Exercise prompt ->
Check every line of the data and copy the ones where "List" appears.

Start of Data supplied

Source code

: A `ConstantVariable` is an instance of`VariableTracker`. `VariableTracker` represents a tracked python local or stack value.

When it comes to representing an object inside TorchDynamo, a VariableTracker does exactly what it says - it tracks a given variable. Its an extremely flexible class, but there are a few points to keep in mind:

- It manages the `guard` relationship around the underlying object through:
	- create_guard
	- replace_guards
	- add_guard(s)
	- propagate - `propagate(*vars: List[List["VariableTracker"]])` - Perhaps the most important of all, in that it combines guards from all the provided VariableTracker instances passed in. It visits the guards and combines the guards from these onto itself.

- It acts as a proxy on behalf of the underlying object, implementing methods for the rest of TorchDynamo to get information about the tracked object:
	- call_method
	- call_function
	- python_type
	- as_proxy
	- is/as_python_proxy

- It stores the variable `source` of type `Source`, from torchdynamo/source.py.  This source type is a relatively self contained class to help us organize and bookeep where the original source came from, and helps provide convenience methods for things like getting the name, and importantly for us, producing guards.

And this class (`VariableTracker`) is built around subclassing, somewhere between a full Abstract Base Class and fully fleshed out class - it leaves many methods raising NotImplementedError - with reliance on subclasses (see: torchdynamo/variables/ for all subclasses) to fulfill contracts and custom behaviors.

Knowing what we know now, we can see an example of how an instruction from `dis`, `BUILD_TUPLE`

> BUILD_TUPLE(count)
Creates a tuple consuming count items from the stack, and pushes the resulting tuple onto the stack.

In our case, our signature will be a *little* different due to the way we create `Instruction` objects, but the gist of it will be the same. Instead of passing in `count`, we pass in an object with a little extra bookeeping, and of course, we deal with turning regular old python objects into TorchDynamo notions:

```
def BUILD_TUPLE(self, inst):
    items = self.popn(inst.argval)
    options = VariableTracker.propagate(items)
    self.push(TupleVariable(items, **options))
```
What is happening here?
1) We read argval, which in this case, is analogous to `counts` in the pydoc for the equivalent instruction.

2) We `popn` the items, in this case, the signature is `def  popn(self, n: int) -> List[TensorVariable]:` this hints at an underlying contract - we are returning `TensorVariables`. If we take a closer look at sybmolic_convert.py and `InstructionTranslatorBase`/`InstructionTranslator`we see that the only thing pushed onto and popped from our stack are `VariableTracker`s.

End of Data supplied
Start of Data supplied

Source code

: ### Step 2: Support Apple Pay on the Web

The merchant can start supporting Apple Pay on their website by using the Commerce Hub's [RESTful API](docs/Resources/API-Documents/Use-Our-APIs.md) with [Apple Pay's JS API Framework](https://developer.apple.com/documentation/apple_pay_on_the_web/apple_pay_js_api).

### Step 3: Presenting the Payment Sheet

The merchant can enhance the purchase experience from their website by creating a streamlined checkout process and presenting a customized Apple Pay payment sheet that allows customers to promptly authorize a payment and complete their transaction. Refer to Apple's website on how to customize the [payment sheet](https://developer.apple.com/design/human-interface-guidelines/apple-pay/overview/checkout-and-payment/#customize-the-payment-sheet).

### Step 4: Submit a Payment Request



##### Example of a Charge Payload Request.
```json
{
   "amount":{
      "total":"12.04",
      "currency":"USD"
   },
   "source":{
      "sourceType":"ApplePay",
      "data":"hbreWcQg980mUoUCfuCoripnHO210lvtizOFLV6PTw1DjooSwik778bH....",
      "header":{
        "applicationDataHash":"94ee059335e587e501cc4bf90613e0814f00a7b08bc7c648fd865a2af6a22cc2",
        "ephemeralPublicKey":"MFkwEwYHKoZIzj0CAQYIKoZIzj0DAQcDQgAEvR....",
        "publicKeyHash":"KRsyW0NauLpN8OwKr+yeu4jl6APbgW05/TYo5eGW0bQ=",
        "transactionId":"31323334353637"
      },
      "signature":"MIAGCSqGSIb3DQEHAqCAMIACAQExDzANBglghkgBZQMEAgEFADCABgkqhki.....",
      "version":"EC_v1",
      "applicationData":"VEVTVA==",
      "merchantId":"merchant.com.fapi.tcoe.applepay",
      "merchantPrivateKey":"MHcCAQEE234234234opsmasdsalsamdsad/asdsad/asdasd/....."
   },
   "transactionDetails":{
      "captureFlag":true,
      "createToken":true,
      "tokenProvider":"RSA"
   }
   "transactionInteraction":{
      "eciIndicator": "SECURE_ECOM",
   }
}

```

End of Data supplied

Output below ->
	- propagate - `propagate(*vars: List[List["VariableTracker"]])` - Perhaps the most important of all, in that it combines guards from all the provided VariableTracker instances passed in. It visits the guards and combines the guards from these onto itself.
2) We `popn` the items, in this case, the signature is `def  popn(self, n: int) -> List[TensorVariable]:` this hints at an underlying contract - we are returning `TensorVariables`. If we take a closer look at sybmolic_convert.py and `InstructionTranslatorBase`/`InstructionTranslator`we see that the only thing pushed onto and popped from our stack are `VariableTracker`s.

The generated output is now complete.